→ **REQUIRED WORK**
A single number is the whole answer: the count of lines in the records where "null" occurs.
⁂
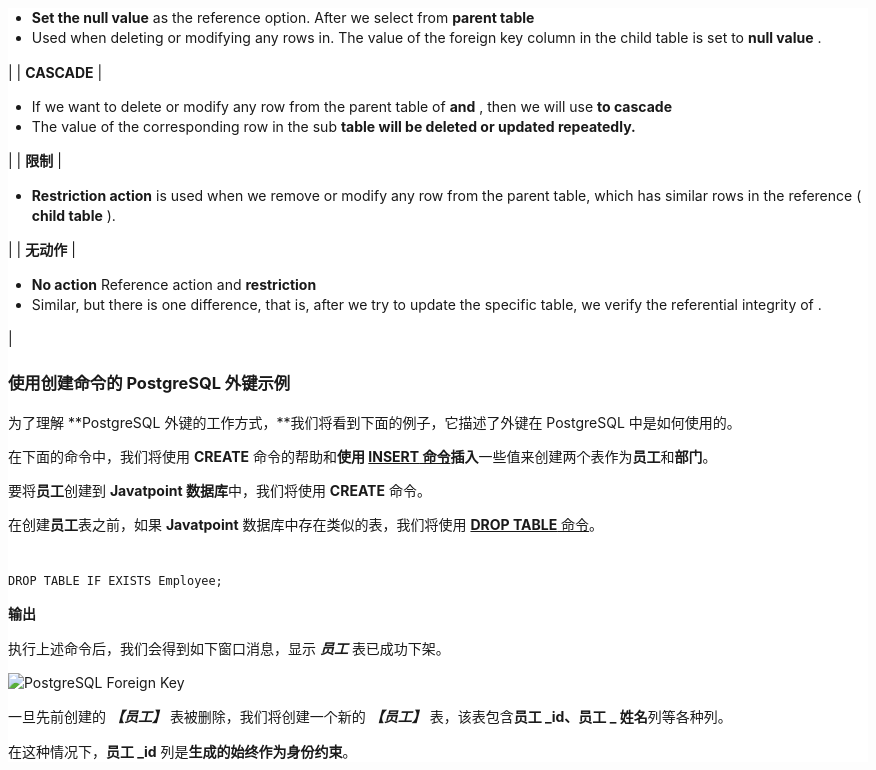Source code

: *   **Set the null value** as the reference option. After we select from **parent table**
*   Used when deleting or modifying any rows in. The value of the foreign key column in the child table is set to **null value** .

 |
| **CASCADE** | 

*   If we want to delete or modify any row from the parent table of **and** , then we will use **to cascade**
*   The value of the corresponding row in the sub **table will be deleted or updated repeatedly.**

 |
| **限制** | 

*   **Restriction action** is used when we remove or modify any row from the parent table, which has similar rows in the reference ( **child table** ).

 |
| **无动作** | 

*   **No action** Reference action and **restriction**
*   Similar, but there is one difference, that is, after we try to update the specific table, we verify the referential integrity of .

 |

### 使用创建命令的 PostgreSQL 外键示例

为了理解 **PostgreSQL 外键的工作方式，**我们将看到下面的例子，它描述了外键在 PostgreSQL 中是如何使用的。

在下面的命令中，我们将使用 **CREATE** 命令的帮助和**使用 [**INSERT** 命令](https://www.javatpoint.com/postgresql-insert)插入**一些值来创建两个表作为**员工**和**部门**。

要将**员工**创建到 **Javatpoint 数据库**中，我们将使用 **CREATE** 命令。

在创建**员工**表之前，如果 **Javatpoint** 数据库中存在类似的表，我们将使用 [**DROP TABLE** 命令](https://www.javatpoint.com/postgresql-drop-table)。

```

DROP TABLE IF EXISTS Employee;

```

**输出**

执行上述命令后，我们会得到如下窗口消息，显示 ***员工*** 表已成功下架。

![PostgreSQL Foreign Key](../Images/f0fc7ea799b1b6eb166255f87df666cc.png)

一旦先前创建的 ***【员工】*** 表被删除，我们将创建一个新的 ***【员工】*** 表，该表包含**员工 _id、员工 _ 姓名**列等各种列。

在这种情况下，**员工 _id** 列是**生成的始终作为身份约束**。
⁂
→ **OUTPUT BELOW**
2